DIRECTIONS FOR THIS TASK
Whenever a picture appears, leave it out while repeating all the other data exactly.
-- MATERIAL PROVIDED follows --
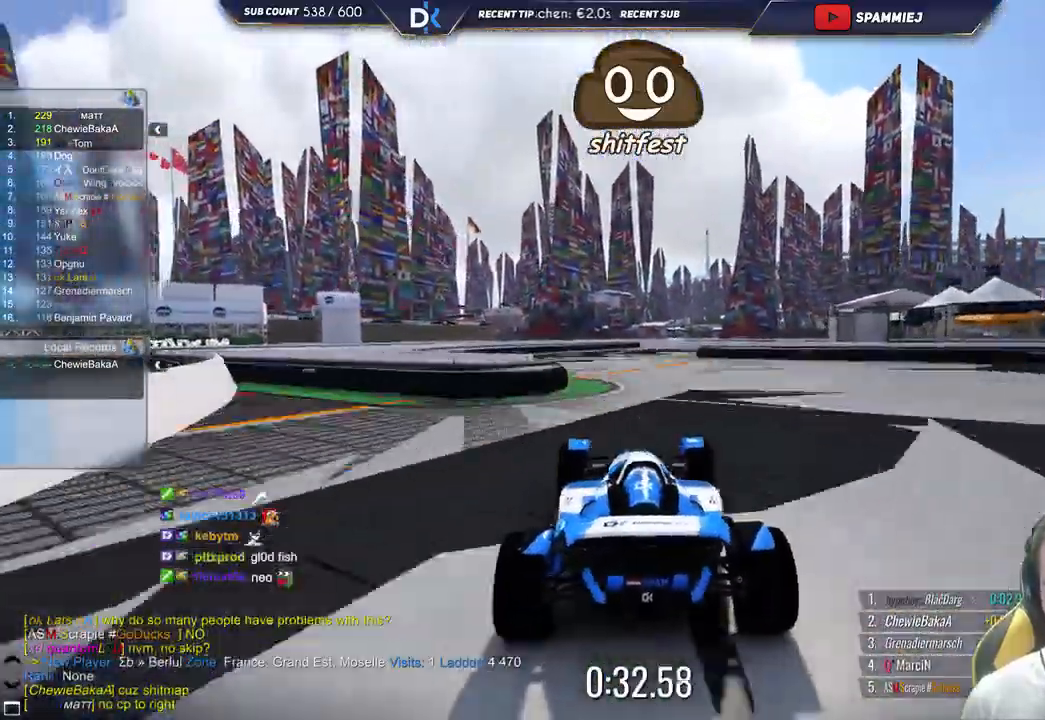
{"keys": ["up"], "events": [[83, "right", "up"]]}
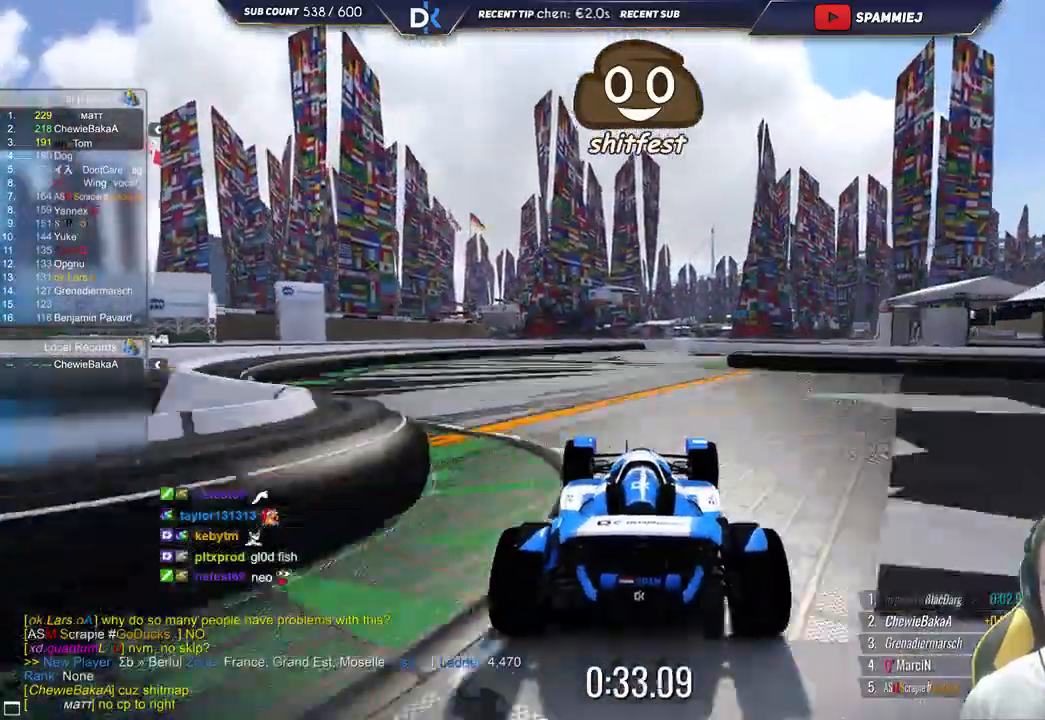
{"keys": ["up"], "events": []}
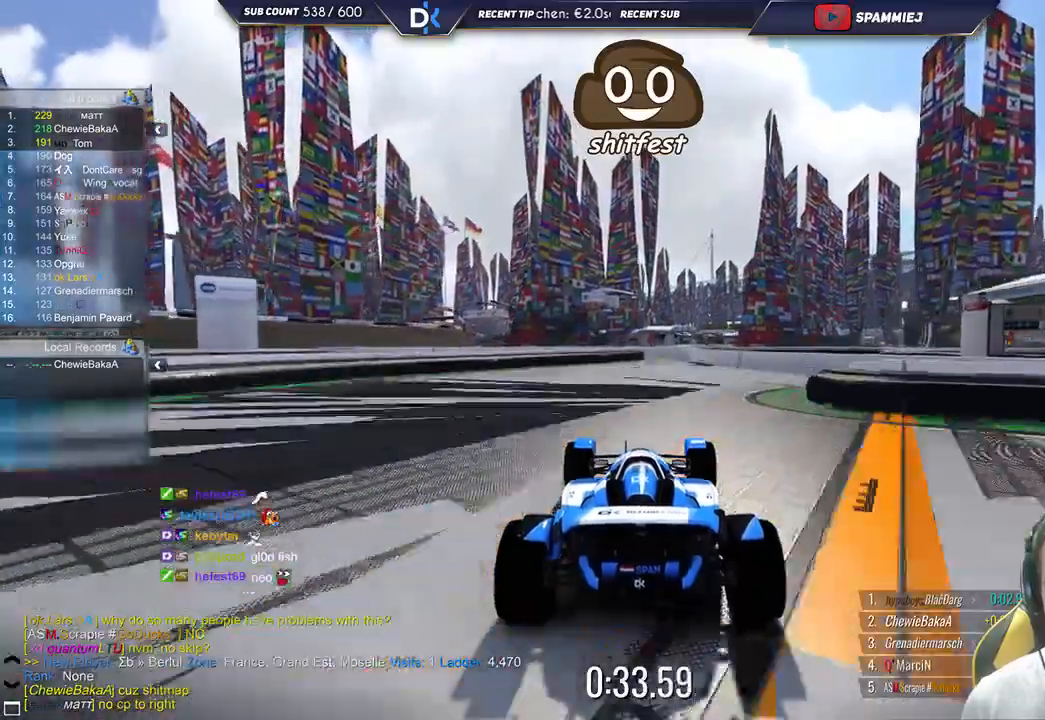
{"keys": ["right", "up"], "events": [[250, "right", "down"]]}
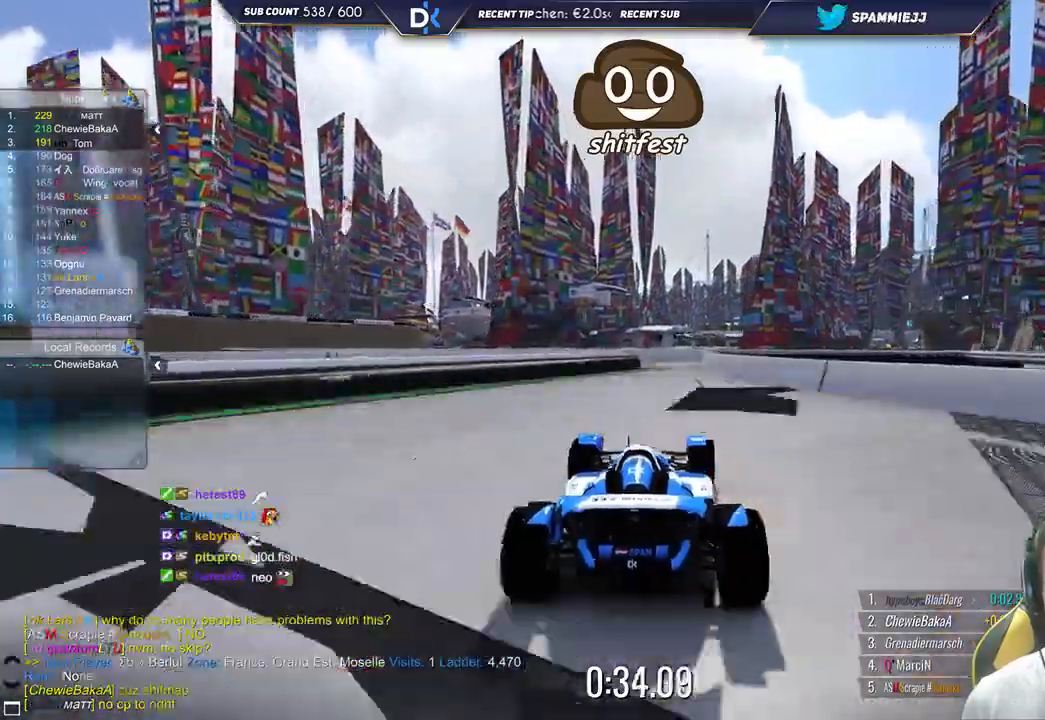
{"keys": ["down", "left"], "events": [[83, "right", "up"], [100, "up", "up"], [250, "left", "down"], [400, "down", "down"]]}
-- MATERIAL PROVIDED concluded --
OUTPUT BELOW
{"keys": ["up"], "events": [[83, "right", "up"]]}
{"keys": ["up"], "events": []}
{"keys": ["right", "up"], "events": [[250, "right", "down"]]}
{"keys": ["down", "left"], "events": [[83, "right", "up"], [100, "up", "up"], [250, "left", "down"], [400, "down", "down"]]}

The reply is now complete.